OBREIROS PRECISAM DE INSTRUÇÃO BÍBLICA
Não basta que um obreiro seja apenas fervoroso ou cheio do Espírito Santo é indispensável que também seja instruído na Palavra. Como poderá conduzir o rebanho de Deus sem saber manejar corretamente as Escrituras? O zelo sem conhecimento pode levar à confusão e ao erro, mesmo com boas intenções.
O apóstolo Paulo foi direto ao orientar Timóteo, seu filho na fé:
“Persiste em ler, exortar e ensinar.” (1 Tm 4:13)
E ainda:
“Procura apresentar-te a Deus aprovado, como obreiro que não tem de que se envergonhar, que maneja bem a palavra da verdade.” (2 Tm 2:15)
Essas palavras são tão relevantes hoje quanto foram naquele tempo. O obreiro precisa estar firmado na doutrina, com uma fé inteligente e bem fundamentada, para não ser levado por todo vento de ensino.
Estudar teologia não é frieza espiritual, nem sinal de incredulidade, mas sim um ato de amor a Deus e zelo pela Sua obra. Como disse o profeta Oséias:
“O meu povo foi destruído porque lhe faltou o conhecimento.” (Oséias 4:6)
E em outro momento, ele nos convida:
“Conheçamos e prossigamos em conhecer ao Senhor.” (Oséias 6:3)
Conhecer a Deus exige mais do que emoção — exige dedicação, leitura, oração, e disposição para aprender. O obreiro que busca crescer no conhecimento da Palavra fortalece sua vocação e protege a igreja contra o engano.
Unção e conhecimento não são opostos — são aliados. Um obreiro cheio do Espírito e instruído na Palavra é uma bênção para o povo e um instrumento eficaz nas mãos de Deus.
UM CHAMADO À RESPONSABILIDADE NO ENSINO
Se queremos ver uma igreja forte, madura e preparada para os dias difíceis, precisamos voltar ao ensino fiel da Palavra de Deus.
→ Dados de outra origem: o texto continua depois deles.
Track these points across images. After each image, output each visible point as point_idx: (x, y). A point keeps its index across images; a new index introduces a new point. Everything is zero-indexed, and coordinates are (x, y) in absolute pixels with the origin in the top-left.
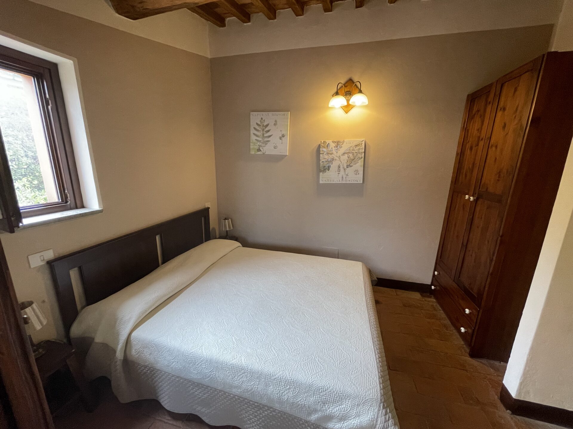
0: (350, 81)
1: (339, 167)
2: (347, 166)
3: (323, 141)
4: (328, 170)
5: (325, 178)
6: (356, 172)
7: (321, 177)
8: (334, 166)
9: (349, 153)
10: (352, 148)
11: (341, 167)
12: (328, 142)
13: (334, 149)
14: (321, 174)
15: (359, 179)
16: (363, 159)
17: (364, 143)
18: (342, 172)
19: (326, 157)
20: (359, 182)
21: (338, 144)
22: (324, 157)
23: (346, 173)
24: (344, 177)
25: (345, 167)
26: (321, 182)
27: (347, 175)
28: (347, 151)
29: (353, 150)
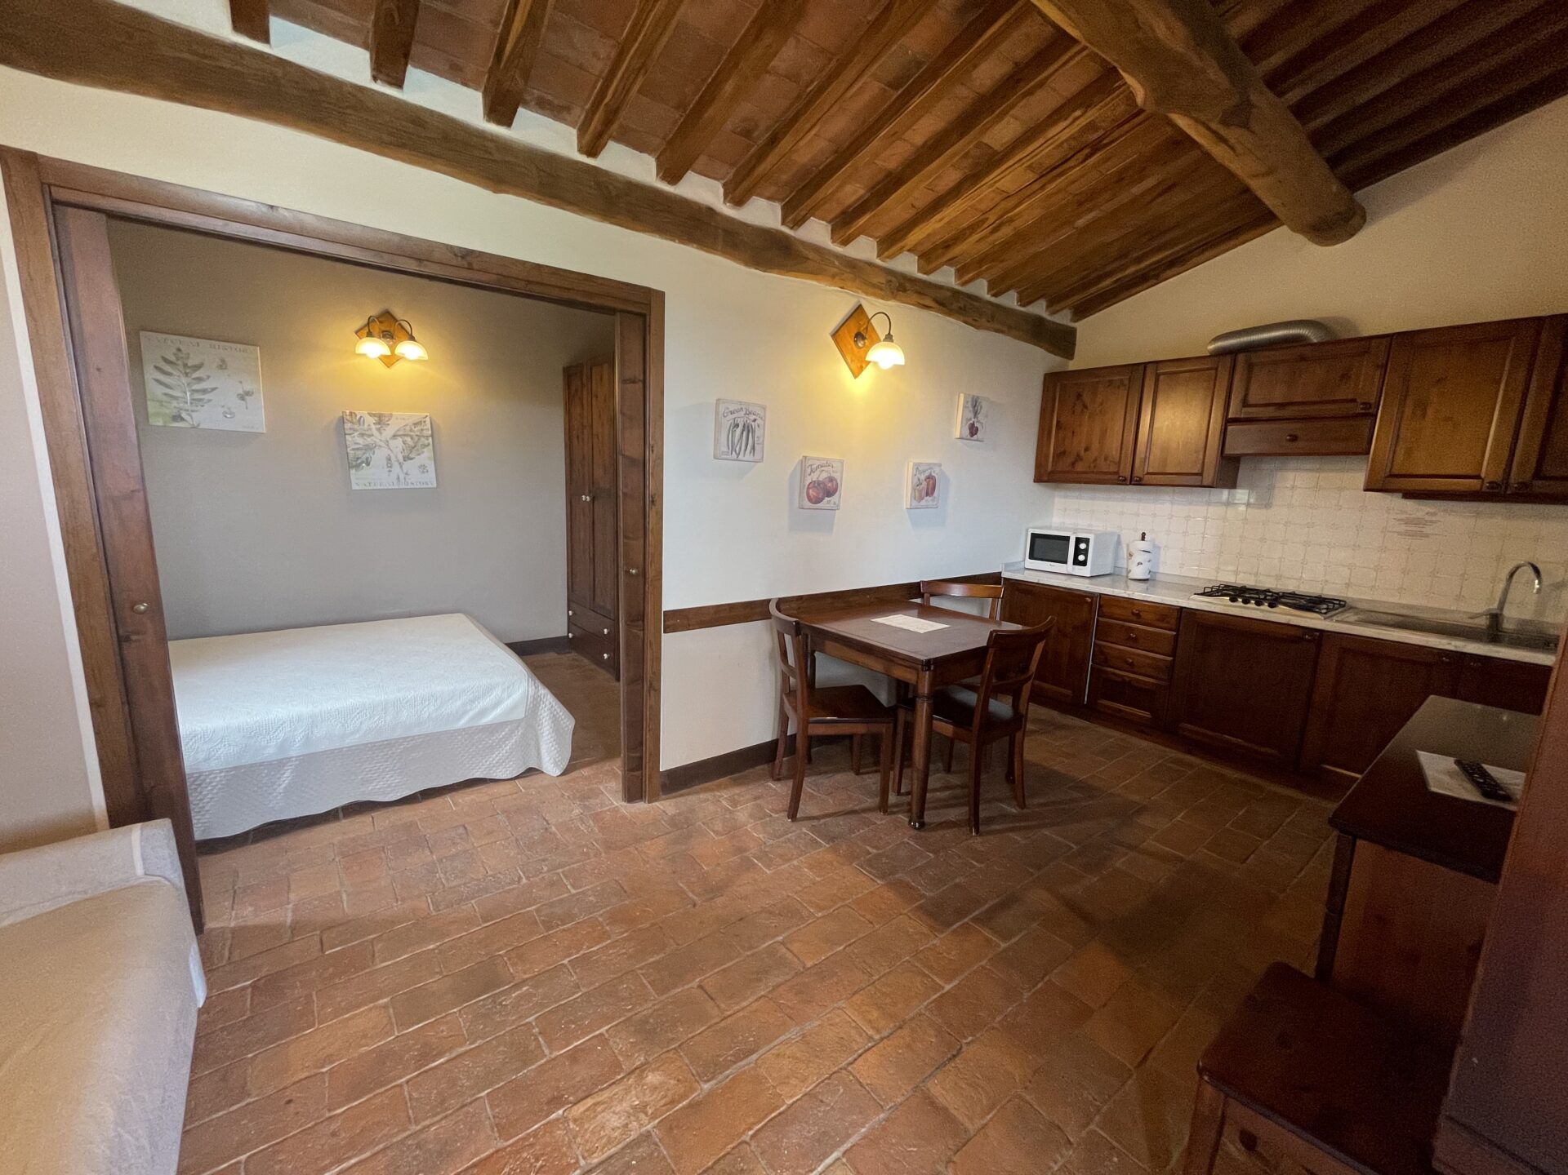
0: (387, 316)
1: (389, 459)
2: (404, 458)
3: (348, 412)
4: (368, 464)
5: (360, 480)
6: (423, 468)
7: (353, 477)
8: (379, 457)
9: (405, 435)
10: (408, 428)
11: (393, 459)
12: (359, 414)
13: (373, 427)
14: (353, 471)
15: (430, 479)
16: (431, 447)
17: (428, 419)
18: (396, 468)
19: (360, 441)
20: (430, 486)
21: (381, 420)
22: (354, 440)
23: (405, 471)
24: (402, 476)
25: (401, 460)
26: (355, 487)
27: (406, 474)
28: (401, 433)
29: (411, 430)
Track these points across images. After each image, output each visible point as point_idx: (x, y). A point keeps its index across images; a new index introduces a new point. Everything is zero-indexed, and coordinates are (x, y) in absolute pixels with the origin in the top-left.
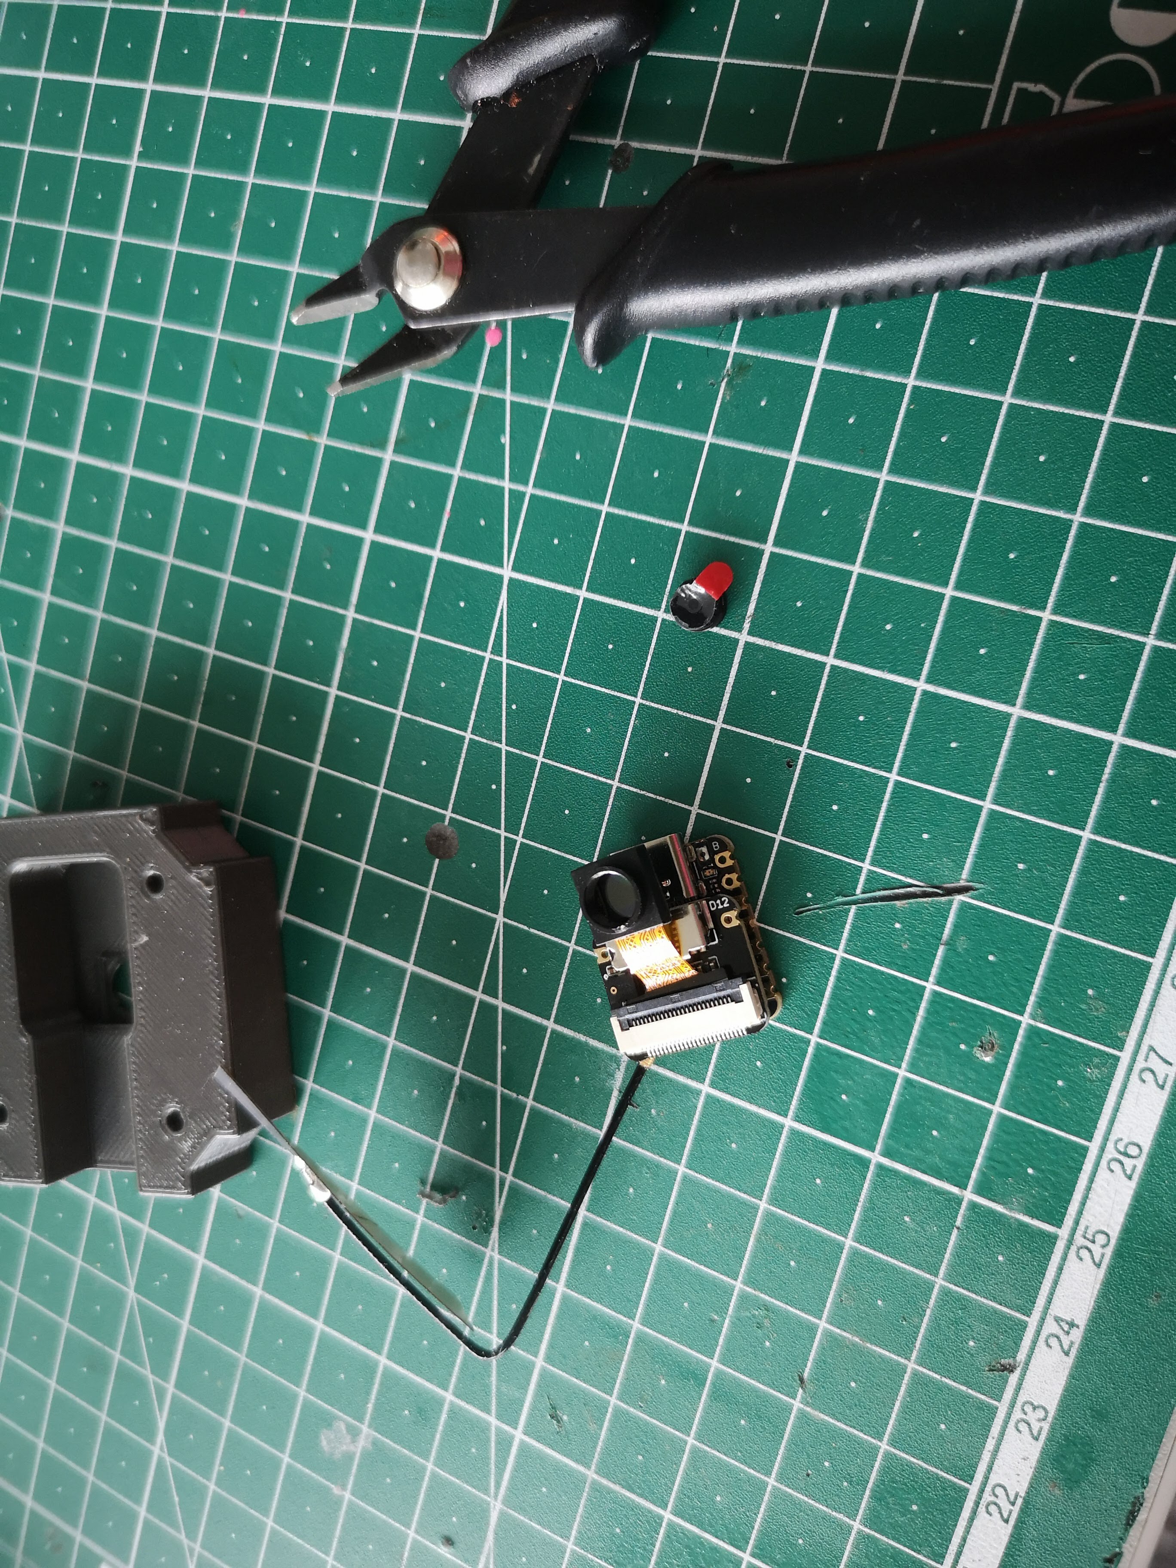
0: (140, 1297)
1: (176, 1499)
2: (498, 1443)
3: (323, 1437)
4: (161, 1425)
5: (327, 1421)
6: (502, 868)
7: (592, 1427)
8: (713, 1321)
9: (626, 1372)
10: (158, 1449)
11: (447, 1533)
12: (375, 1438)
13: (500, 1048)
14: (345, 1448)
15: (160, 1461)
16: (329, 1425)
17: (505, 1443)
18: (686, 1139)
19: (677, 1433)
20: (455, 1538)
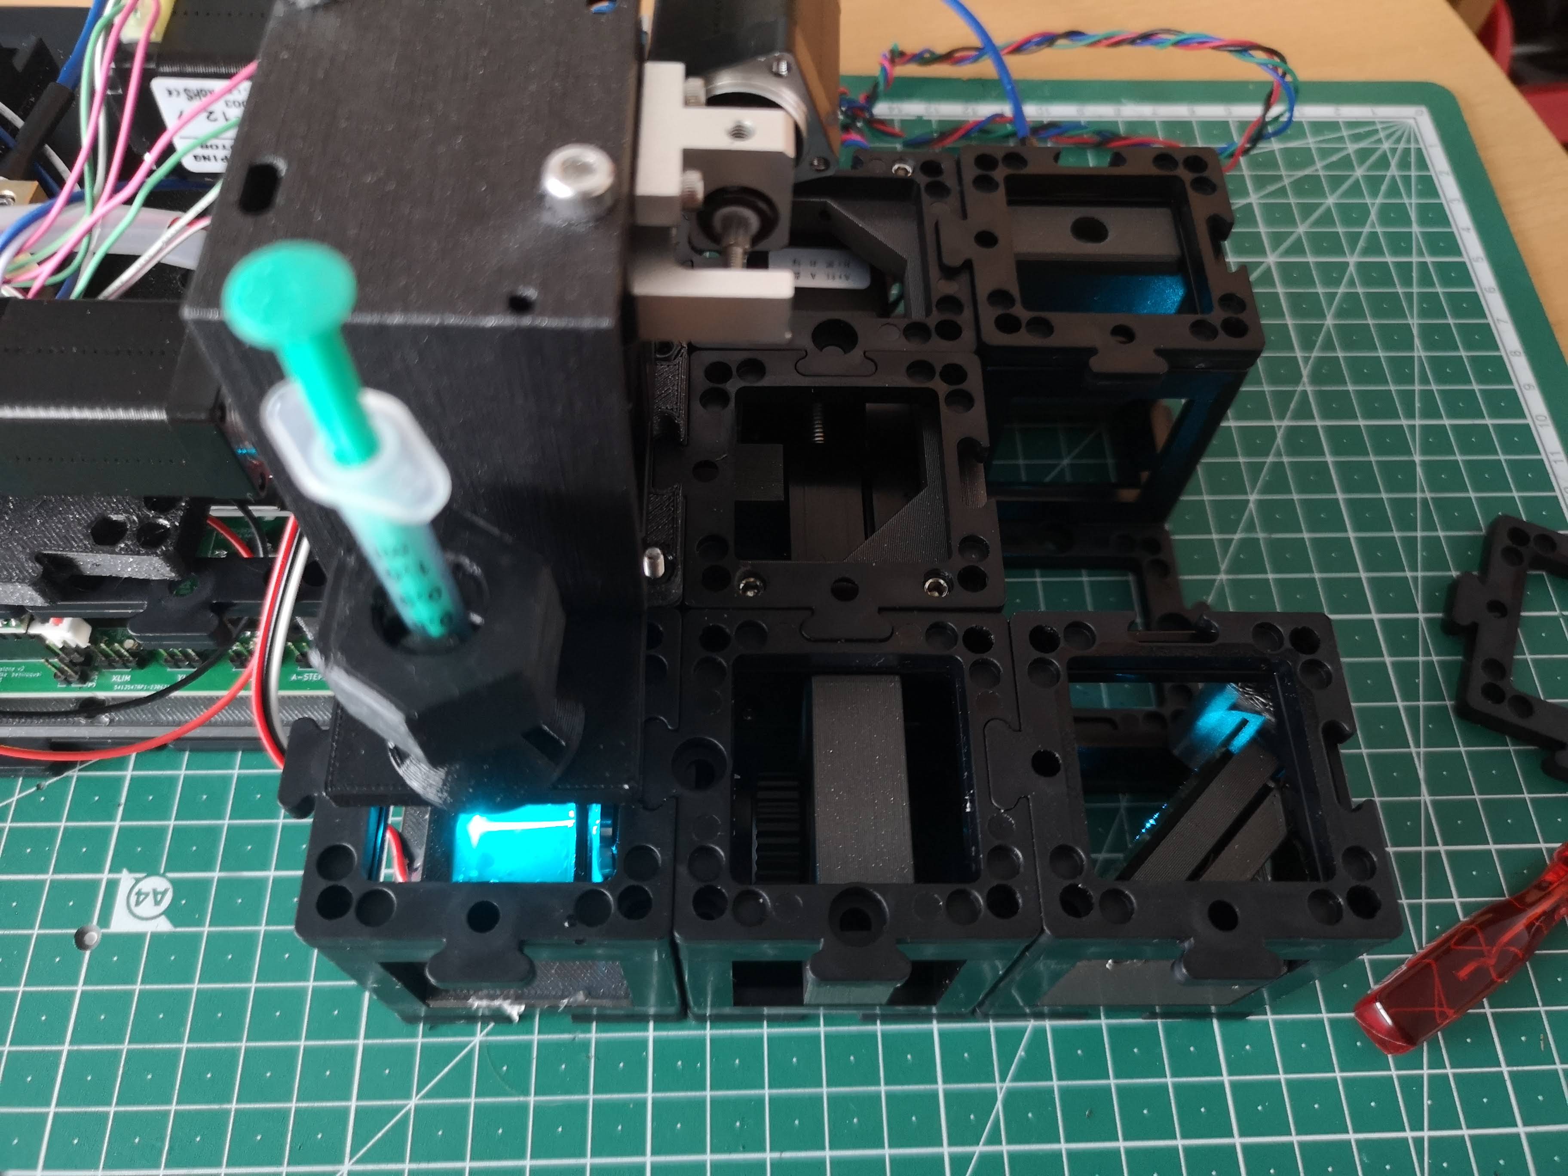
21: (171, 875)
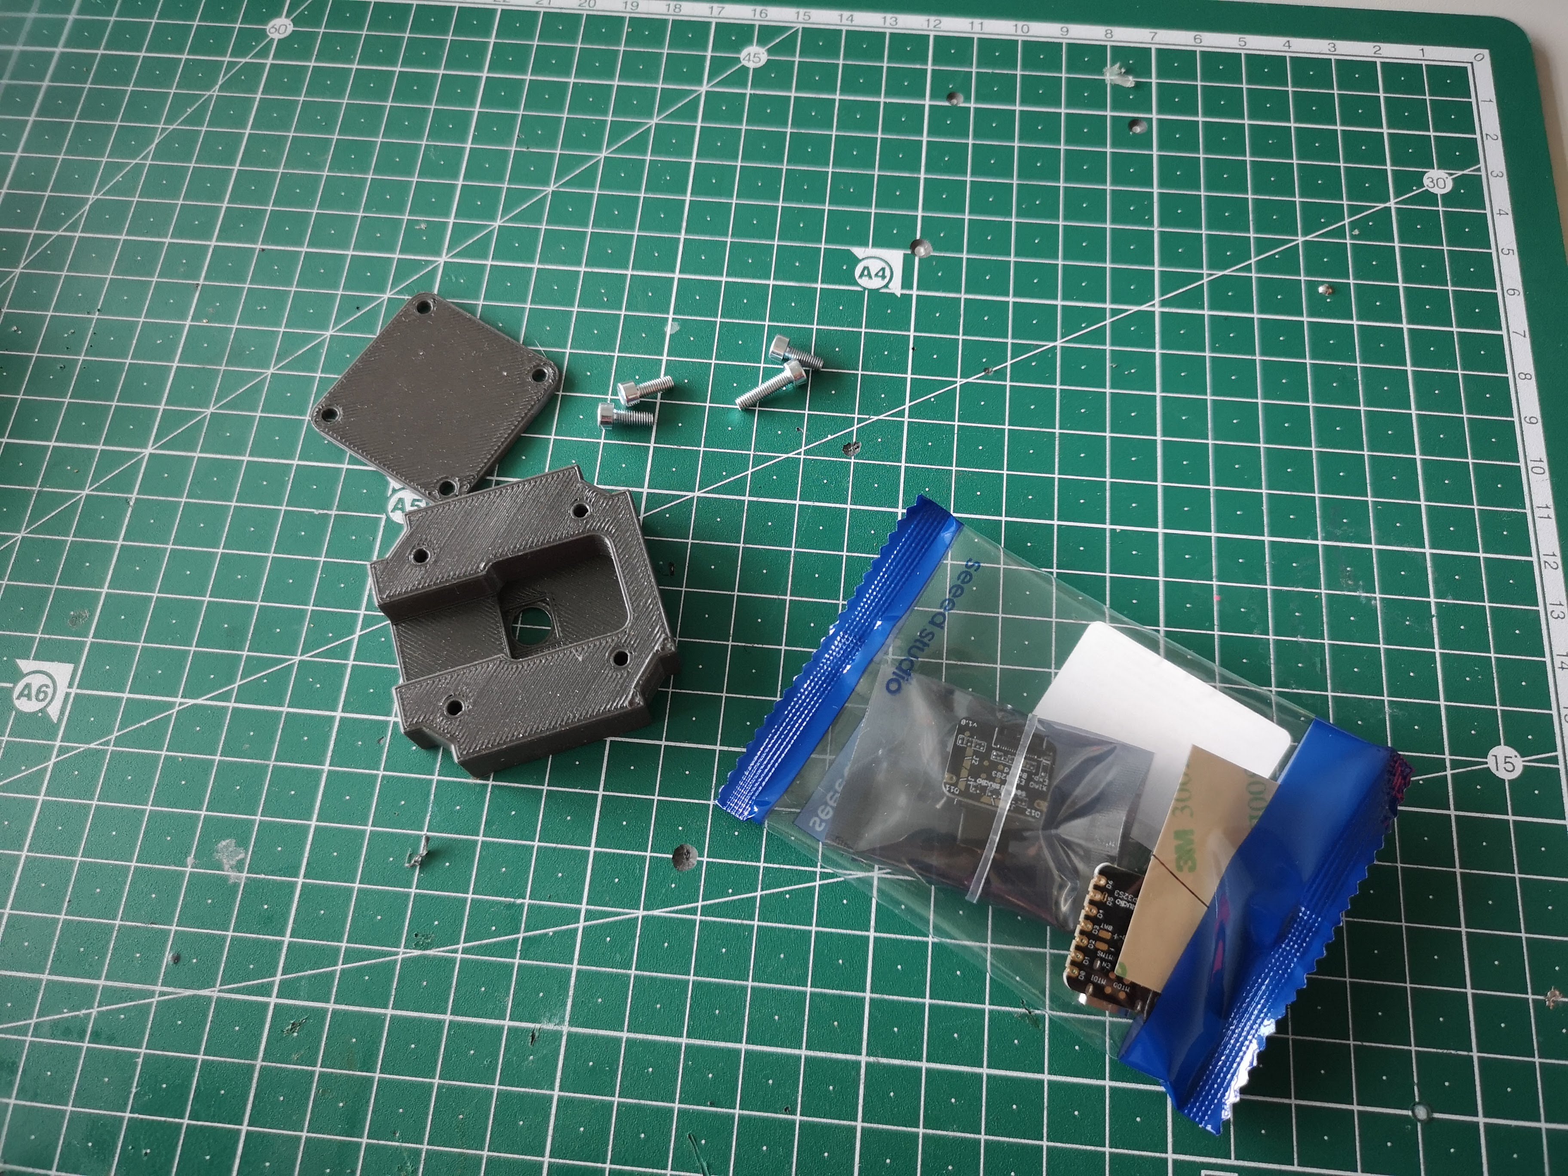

Precisamos de pastores e obreiros que estudem, ensinem, alimentem e edifiquem o povo com doutrina saudável.
Tempos são importantes, sim — mas a igreja é feita de pessoas, e pessoas precisam de pastoreio, alimento e instrução.
Vamos zelar por esse chamado. Que não sejamos culpados de repetir os erros do passado por causa da nossa preguiça em estudar ou do desprezo pela sã doutrina. Antes, sejamos cooperadores fiéis da verdade, defensores do Evangelho da graça, e mestres que ensinam com clareza e temor.
Que Deus nos ajude a cumprir esse chamado com fidelidade e zelo.